Durante su mes libre, Javier tuvo cada día
para pensar. Se levantaba muy temprano siempre, como si todavía tuviera que ir
a practicar, y desde las horas de la mañana trataba de lidiar con vivir una
vida normal. El hogar en el que vivía ahora era suyo con todo lo que tenía
adentro más algo de dinero que no eran millones y millones pero era más que
suficiente para una vida tranquila. Sabía además que había que ahorrar y lo
mismo iba con lo que ganar en su profesión.
Le gustaba quedarse en casa y revisar los
álbumes de fotos y elegir de entre ellas las que más le gustaban. Esas las
ponía en un tablero en su cuarto y las miraba siempre que se sintiera demasiado
agobiado por todo. Miraba las fotos de sus padres, jóvenes, con un bebé que
aprendía a caminar o que andaba desnudo por la casa. Ese era él.
No tiró nada de ellos hasta que algunos amigos
le aconsejaron que lo mejor era tirar la ropa que no fuese a guardar pues le
podían servir a otra gente con necesidades urgentes en cuanto a la vestimenta.
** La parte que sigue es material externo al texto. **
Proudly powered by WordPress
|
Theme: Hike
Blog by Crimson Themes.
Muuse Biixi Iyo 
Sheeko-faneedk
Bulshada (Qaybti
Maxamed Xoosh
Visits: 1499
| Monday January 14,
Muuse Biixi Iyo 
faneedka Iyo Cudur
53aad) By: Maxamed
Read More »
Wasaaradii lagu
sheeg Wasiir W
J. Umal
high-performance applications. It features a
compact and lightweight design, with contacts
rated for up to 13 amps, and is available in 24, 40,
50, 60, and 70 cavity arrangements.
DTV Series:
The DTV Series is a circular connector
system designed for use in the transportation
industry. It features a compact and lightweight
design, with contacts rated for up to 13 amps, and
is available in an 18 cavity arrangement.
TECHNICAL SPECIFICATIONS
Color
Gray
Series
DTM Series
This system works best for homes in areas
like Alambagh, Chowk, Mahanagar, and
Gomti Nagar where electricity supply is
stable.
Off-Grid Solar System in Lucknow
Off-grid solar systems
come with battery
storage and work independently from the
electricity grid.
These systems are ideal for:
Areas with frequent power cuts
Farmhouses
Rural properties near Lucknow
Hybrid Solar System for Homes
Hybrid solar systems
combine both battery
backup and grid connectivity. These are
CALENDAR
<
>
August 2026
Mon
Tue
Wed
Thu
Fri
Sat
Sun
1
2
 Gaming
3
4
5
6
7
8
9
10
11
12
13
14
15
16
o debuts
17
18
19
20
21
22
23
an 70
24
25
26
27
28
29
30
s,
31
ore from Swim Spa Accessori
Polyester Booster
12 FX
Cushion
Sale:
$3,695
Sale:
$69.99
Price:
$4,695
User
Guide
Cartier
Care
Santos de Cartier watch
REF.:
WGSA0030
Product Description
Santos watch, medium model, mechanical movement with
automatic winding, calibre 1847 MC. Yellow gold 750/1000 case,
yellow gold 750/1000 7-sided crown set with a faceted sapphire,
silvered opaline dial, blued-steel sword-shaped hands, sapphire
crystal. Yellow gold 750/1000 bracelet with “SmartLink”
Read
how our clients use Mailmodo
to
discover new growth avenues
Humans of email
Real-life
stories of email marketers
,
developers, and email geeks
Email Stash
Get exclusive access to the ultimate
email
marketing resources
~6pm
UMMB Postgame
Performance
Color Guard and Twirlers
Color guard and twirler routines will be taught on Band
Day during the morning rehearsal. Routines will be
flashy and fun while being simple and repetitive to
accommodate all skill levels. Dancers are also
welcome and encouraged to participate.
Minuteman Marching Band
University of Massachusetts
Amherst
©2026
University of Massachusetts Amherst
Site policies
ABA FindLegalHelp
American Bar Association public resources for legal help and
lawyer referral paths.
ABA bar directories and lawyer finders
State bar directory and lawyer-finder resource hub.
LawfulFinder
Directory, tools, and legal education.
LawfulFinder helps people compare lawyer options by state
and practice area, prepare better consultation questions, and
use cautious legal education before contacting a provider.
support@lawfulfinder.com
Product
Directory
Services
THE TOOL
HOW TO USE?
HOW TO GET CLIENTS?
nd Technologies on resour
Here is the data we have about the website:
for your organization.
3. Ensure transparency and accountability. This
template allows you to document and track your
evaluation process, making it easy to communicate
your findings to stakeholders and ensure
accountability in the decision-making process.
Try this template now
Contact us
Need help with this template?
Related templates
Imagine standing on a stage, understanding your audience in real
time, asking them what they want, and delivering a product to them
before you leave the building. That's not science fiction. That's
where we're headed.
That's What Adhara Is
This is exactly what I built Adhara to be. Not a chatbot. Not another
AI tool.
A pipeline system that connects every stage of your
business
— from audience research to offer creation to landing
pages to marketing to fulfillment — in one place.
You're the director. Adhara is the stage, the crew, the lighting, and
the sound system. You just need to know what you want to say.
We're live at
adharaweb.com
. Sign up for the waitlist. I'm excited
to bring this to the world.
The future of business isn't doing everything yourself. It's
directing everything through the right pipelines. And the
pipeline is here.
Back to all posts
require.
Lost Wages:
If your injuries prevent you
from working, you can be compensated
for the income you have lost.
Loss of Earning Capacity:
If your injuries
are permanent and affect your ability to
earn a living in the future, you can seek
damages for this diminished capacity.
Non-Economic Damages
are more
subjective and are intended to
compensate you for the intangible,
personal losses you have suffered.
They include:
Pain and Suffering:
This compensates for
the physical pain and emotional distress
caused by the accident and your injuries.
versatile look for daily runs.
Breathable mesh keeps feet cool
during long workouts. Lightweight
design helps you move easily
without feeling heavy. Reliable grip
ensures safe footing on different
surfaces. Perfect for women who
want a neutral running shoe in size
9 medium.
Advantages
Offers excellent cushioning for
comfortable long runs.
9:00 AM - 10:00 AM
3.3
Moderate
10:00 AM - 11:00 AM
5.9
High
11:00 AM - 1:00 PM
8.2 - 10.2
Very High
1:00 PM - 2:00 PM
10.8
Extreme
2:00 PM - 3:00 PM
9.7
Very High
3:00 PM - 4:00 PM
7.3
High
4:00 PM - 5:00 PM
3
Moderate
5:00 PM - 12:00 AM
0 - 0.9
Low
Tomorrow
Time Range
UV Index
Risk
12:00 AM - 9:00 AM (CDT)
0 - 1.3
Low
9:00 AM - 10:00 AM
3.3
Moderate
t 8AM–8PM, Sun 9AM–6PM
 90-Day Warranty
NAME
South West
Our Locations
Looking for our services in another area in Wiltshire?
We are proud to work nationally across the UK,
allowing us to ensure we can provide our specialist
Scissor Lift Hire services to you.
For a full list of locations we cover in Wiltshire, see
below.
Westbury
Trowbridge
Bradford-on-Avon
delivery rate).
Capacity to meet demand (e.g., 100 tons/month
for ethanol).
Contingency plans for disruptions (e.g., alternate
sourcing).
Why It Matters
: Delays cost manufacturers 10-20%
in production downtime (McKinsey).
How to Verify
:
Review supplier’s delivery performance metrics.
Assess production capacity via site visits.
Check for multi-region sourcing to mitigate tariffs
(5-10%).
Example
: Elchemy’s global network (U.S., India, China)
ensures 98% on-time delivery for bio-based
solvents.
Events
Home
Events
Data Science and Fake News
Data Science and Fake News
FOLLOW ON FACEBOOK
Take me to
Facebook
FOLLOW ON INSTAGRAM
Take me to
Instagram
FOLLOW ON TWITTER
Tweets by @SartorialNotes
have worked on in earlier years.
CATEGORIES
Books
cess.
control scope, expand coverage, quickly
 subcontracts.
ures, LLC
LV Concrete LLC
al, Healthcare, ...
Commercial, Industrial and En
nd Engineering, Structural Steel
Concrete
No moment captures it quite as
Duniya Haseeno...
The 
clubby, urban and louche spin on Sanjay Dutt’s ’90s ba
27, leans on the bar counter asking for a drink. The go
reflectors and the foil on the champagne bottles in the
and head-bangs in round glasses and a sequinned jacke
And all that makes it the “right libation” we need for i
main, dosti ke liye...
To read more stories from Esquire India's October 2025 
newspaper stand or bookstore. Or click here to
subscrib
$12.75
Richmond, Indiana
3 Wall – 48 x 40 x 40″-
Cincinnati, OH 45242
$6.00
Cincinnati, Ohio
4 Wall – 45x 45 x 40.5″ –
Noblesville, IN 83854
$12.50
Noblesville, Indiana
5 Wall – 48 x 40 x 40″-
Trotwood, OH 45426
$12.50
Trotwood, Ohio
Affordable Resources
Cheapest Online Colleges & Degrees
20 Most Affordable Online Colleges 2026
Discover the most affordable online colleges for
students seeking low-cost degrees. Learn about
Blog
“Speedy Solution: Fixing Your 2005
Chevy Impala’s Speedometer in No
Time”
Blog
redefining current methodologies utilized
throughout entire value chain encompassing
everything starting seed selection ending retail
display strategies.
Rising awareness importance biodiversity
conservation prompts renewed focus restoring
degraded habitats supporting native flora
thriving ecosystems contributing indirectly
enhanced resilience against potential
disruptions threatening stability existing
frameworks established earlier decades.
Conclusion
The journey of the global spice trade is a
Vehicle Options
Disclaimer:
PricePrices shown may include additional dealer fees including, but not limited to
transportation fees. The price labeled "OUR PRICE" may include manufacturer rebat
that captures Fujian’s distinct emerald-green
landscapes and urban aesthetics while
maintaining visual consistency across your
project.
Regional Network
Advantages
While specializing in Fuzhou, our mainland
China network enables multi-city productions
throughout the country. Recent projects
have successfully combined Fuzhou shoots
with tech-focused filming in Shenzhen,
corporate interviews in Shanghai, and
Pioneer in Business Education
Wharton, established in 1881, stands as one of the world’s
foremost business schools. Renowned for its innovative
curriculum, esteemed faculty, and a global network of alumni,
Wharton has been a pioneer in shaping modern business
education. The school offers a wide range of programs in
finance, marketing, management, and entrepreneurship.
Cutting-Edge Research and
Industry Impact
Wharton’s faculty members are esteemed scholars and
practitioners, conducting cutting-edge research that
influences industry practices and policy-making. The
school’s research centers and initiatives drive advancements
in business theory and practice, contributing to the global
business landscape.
Eligió un par de prendas de cada uno de sus padres y todo el resto lo pudo en
cajas para regalar. Nunca pensó que le afectaría tanto pero la verdad era
difícil ver todos esos pedazos de tela que contaban tantas historias,
amontonándose allí como si no hubiesen sido parte esencial de su vida.
Le aconsejaron también ir a un terapeuta o,
mejor dicho, a un psicólogo pero Javier no pasó de la primera cita. Esos
lugares no eran para él: se sentía siempre demasiado desprotegido y aunque la
mujer decía que podía confiar en ella, la verdad era que no se conocían y que
no había sentido en confiar en alguien que no conocía de nada. No podía oírla
hablar de sus padres como si los
conociera ni tampoco de su profesión como si en verdad supiese algo al
respecto.
Al mes volvió al entrenamiento y tuvo que
trabajar como si hubiera dejado de ejercitarse por varios años. El dolor de la
perdida se había traducido en dolor físico y no había ahora ejercicio que no le
infligiera un dolor muy alto. Pero no importaba. Se concentró lo mejor que pudo
en los concursos, mejorando al nivel que tenía antes e incluso más. Fue casi un
año después cuando pudo lograr el cupo para los Olímpicos.
Visitó la tumba de sus padres pocos días ante
de viajar a la ciudad donde sería la competencia. Les contó a sus padres varios
detalles de la competencia, cosas graciosas y otras personales. Se detuvo un
momento, pues la culpa seguía allí, pequeña pero insistente. Sin embargo,
continuó entrenando de la manera más estricta y les dedicó a sus padres cada
una de sus victorias pasadas y futuras.